### WHAT IS EXPECTED
Return each record word for word and omit the pictures.

(Camera intrinsics data)
——————————

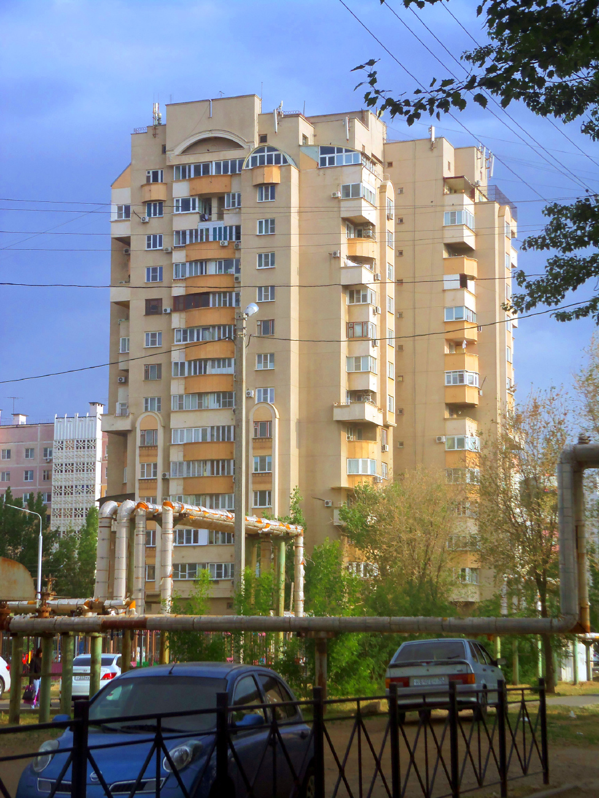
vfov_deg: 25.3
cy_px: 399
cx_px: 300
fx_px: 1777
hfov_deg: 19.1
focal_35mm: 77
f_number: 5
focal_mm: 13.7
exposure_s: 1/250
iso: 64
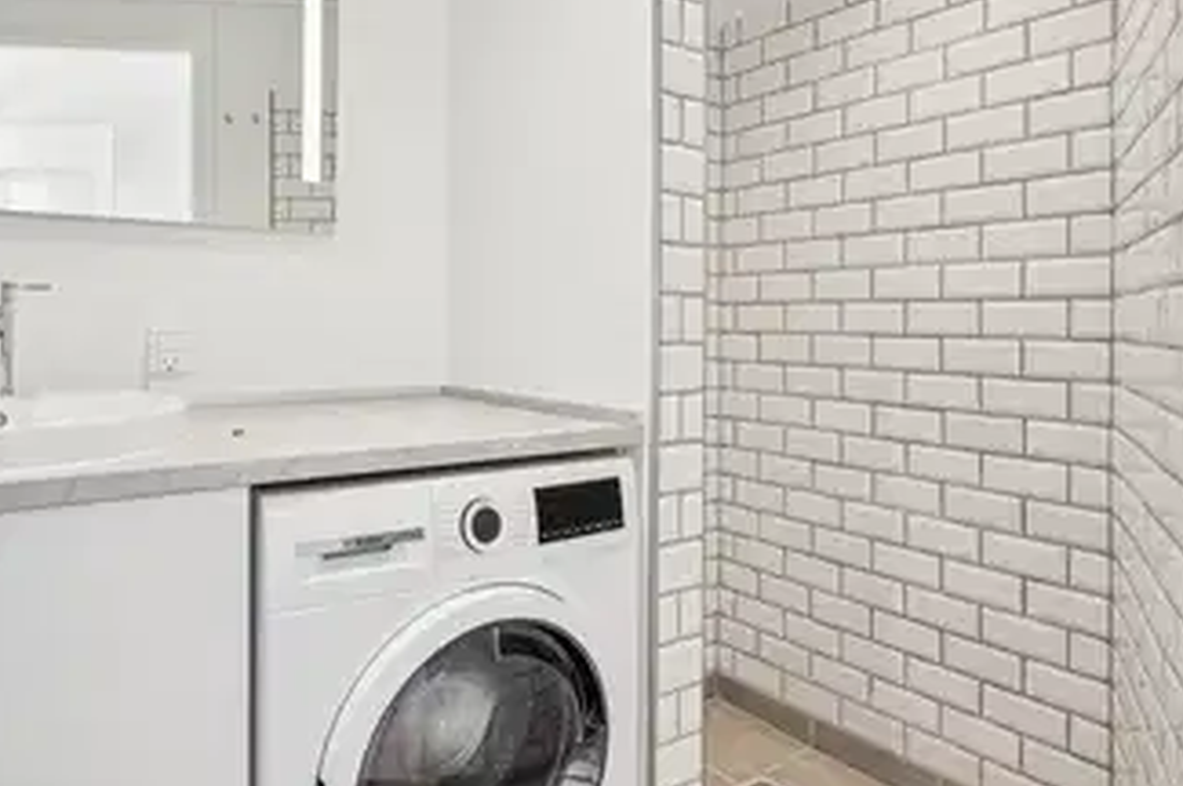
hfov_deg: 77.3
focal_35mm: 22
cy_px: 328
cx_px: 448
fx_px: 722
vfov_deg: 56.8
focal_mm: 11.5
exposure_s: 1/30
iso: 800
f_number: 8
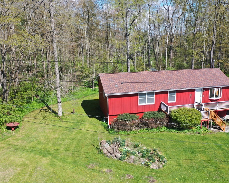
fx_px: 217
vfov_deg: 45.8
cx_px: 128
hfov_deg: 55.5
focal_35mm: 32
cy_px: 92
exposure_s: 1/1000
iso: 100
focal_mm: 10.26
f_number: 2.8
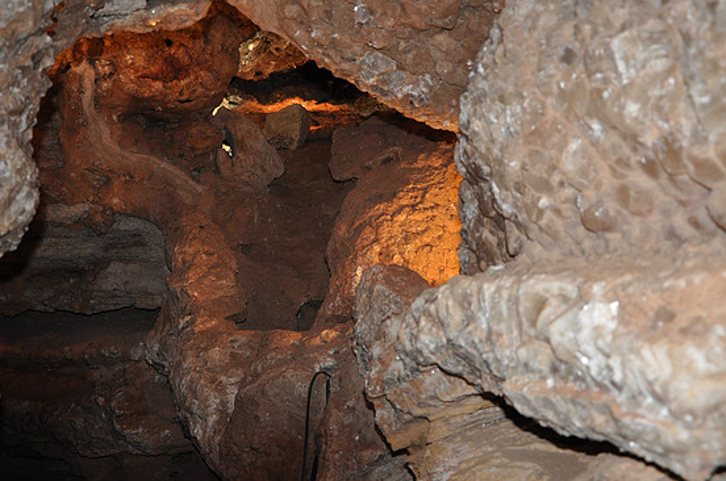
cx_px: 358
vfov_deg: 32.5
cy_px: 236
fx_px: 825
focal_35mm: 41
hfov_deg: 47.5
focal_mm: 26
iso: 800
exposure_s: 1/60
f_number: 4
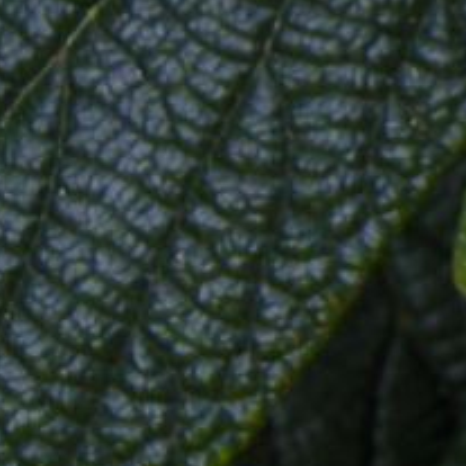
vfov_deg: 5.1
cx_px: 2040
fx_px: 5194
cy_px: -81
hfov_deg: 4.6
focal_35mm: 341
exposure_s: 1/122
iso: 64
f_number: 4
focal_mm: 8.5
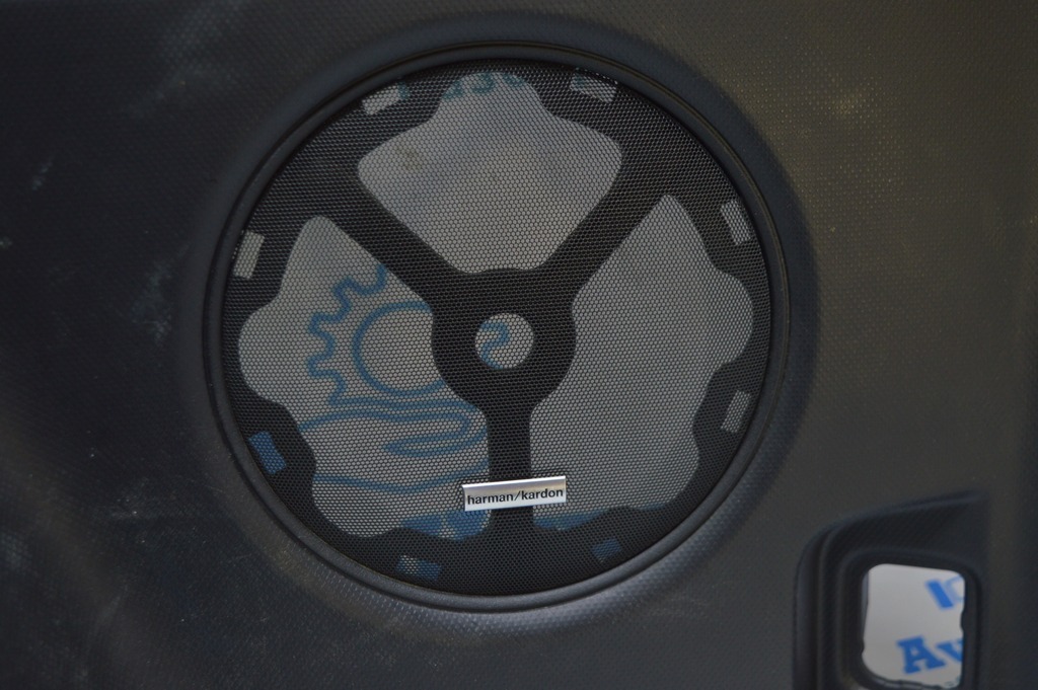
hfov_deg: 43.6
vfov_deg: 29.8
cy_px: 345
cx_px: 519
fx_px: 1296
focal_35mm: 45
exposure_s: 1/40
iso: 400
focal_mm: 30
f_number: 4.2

——————————

### REPLY
vfov_deg: 25.3
cy_px: 399
cx_px: 300
fx_px: 1777
hfov_deg: 19.1
focal_35mm: 77
f_number: 5
focal_mm: 13.7
exposure_s: 1/250
iso: 64
hfov_deg: 77.3
focal_35mm: 22
cy_px: 328
cx_px: 448
fx_px: 722
vfov_deg: 56.8
focal_mm: 11.5
exposure_s: 1/30
iso: 800
f_number: 8
fx_px: 217
vfov_deg: 45.8
cx_px: 128
hfov_deg: 55.5
focal_35mm: 32
cy_px: 92
exposure_s: 1/1000
iso: 100
focal_mm: 10.26
f_number: 2.8
cx_px: 358
vfov_deg: 32.5
cy_px: 236
fx_px: 825
focal_35mm: 41
hfov_deg: 47.5
focal_mm: 26
iso: 800
exposure_s: 1/60
f_number: 4
vfov_deg: 5.1
cx_px: 2040
fx_px: 5194
cy_px: -81
hfov_deg: 4.6
focal_35mm: 341
exposure_s: 1/122
iso: 64
f_number: 4
focal_mm: 8.5
hfov_deg: 43.6
vfov_deg: 29.8
cy_px: 345
cx_px: 519
fx_px: 1296
focal_35mm: 45
exposure_s: 1/40
iso: 400
focal_mm: 30
f_number: 4.2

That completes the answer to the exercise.